The communication between the red zone and the control unit is allowed by telephones installed ad-hoc in the red zone. The installation of ceiling video cameras in the aisle allows the supervision of the clinical activities from the control unit. Also, the ICU staff can add clinical notes and make changes in patient therapies through a dedicated software installed on tablets connected to the control unit without exiting the red zone and removing the PPE.
The strategy also included an increase of ICU staff. While the general ICU were progressively converted to COVID-19 unit and the contingency plan was implemented, anesthesiologists, nurses, and other health care professionals, recruited from surgical teams, underwent a specific just-in-time training to improve technical skills in the application of PPE and in the clinical management of mechanically ventilated ARF patients. Furthermore, the staff was also trained to operate through a dedicated electronic medical records software. Once the training had been completed, the new personnel were flanked with highly experienced ICU staff ensuring a 10-day apprenticeship process.

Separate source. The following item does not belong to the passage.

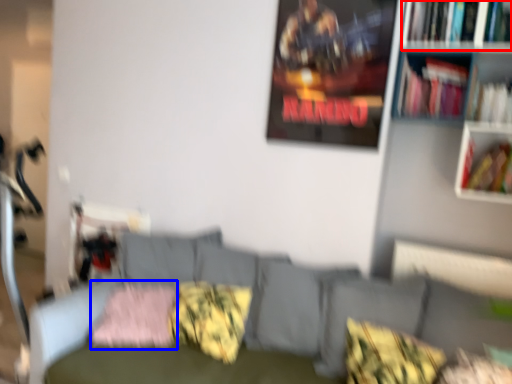
Question: Which object is further to the camera taking this photo, book (highlighted by a red box) or pillow (highlighted by a blue box)?

Choices:
 (A) book
 (B) pillow

Answer: (B)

The staffing level was set with a 1:2 nurse-to-patient ratio and a 1:4 physician-to-patient ratio. However, being that the operating rooms converted into COVID-19 ICU stations, which were dispersed in different locations distant from the supervision of the control unit, the ICU staff had significant difficulties to work as one team and to ensure the same level of care. The structural modification of the aisle eliminated these important limitations homogenizing staff competencies and patient care.
The rapid insurgence and spread of COVID-19 exceeded the limit of the ICU contingency plan for massive influx of patients generating a crisis management condition. By addressing the key elements of health care system surge capacity from contingency to crisis, a prompt response to the sudden request of IMV was provided, converting the general ICU into a COVID-19 unit and increasing the number of COVID-19 ICU beds by 107%. In a short time and at a relatively low cost, the structural modification of the aisle allowed to simplify the supervision of the clinical activities and increased the level of quality of care with only a small reduction in ergonomic workspace.
The authors wish to thank all the physicians, nurses, and health operators for their contributions to face COVID-19 outbreak in Novara, Italy.
Conflicts of interest/funding
The intensive care unit surge capacity optimization was financially supported through “Maggiore della Carità” University Hospital (Novara, Italy) funding. No conflict of interests declared.